| DOCUMENT SECTION |
In [38]:
# !pip install neomodel scikit-learn
# !pip install spacy
# !python -m spacy download en_core_web_sm

In [26]:
from neomodel import (StructuredNode, StringProperty, RelationshipTo, db, config, UniqueIdProperty)
from sklearn.feature_extraction.text import TfidfVectorizer
import numpy as np
import spacy

nlp = spacy.load('en_core_web_sm')

config.DATABASE_URL = "bolt://neo4j:<PASSWORD>@localhost:7687"

# #Define the Entity Node
# class Entity(StructuredNode):
#     entity_id = UniqueIdProperty()
#     name = StringProperty(unique_index=True)
#     label = StringProperty()

# # Define the Paper Node
# class Paper(StructuredNode):
#     paper_id = UniqueIdProperty() 
#     title = StringProperty()
#     abstract = StringProperty()
#     mentions = RelationshipTo(Entity, "MENTIONS")

In [16]:
def extract_keywords_tfidf(abstracts, top_n=5):
    vectorizer = TfidfVectorizer(stop_words='english')
    tfidf_matrix = vectorizer.fit_transform(abstracts)
    feature_names = vectorizer.get_feature_names_out()

    top_keywords = []
    for i in range(tfidf_matrix.shape[0]):
        tfidf_scores = tfidf_matrix[i].toarray().flatten()
        top_indices = np.argsort(tfidf_scores)[-top_n:]
        top_features = [feature_names[idx] for idx in top_indices]
        top_keywords.append(top_features)
    
    return top_keywords

In [32]:
def process_papers():
    query = "MATCH (p:Paper) RETURN p.paper_id AS paper_id, p.title AS title, p.abstract AS abstract"
    results, _ = db.cypher_query(query)
    
    paper_ids = [result[0] for result in results]
    abstracts = [result[2] for result in results]
    
    # Extract keywords using TF-IDF
    top_keywords = extract_keywords_tfidf(abstracts)
    
    for paper_id, keywords in zip(paper_ids, top_keywords):
        # Create or get the Paper node
        paper_node = Paper.nodes.get_or_none(paper_id=paper_id)
        if paper_node:
            for keyword in keywords:
                # Create or get the Entity node for each keyword
                entity_node = Entity.nodes.get_or_none(name=keyword)
                if not entity_node:
                    entity_node = Entity(name=keyword).save()

| PROVIDED DATA |
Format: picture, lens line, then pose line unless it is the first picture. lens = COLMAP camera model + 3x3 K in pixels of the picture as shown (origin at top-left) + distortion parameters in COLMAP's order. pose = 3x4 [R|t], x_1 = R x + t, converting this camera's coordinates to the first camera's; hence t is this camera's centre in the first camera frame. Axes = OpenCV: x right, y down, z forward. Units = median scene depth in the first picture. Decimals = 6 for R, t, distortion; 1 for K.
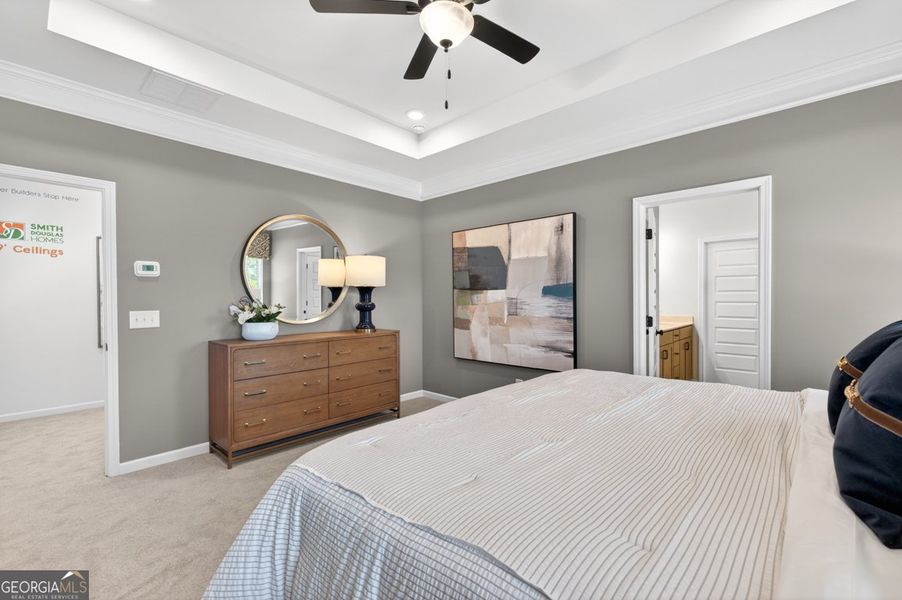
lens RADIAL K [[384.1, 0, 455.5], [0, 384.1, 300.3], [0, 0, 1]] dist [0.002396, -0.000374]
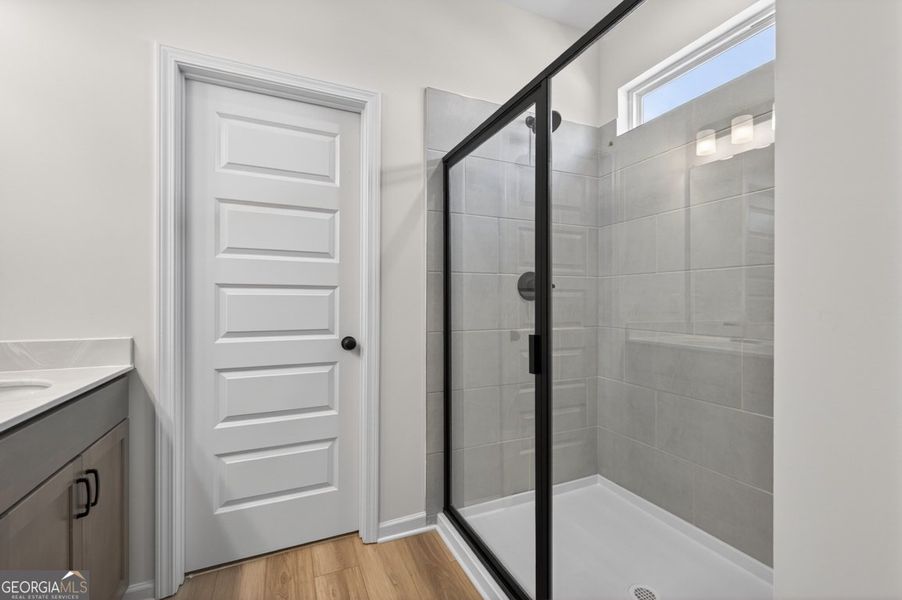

| BRIEF 1 |
From the notebook code, copy everything from "nlp = spacy.load('en_core_web_sm')" down to "label = StringProperty()".
| BRIEF 2 |
Answer these questions using the notebook code:
(a) Which port number appears in the database URL?
(b) What default value does the parameter top_n take in extract_keywords_tfidf?
(c) Which spaCy model is loaded into nlp?

| TASK OUTPUT 1 |
nlp = spacy.load('en_core_web_sm')

config.DATABASE_URL = "bolt://neo4j:<PASSWORD>@localhost:7687"

# #Define the Entity Node
# class Entity(StructuredNode):
#     entity_id = UniqueIdProperty()
#     name = StringProperty(unique_index=True)
#     label = StringProperty()

| TASK OUTPUT 2 |
(a) 7687
(b) 5
(c) en_core_web_sm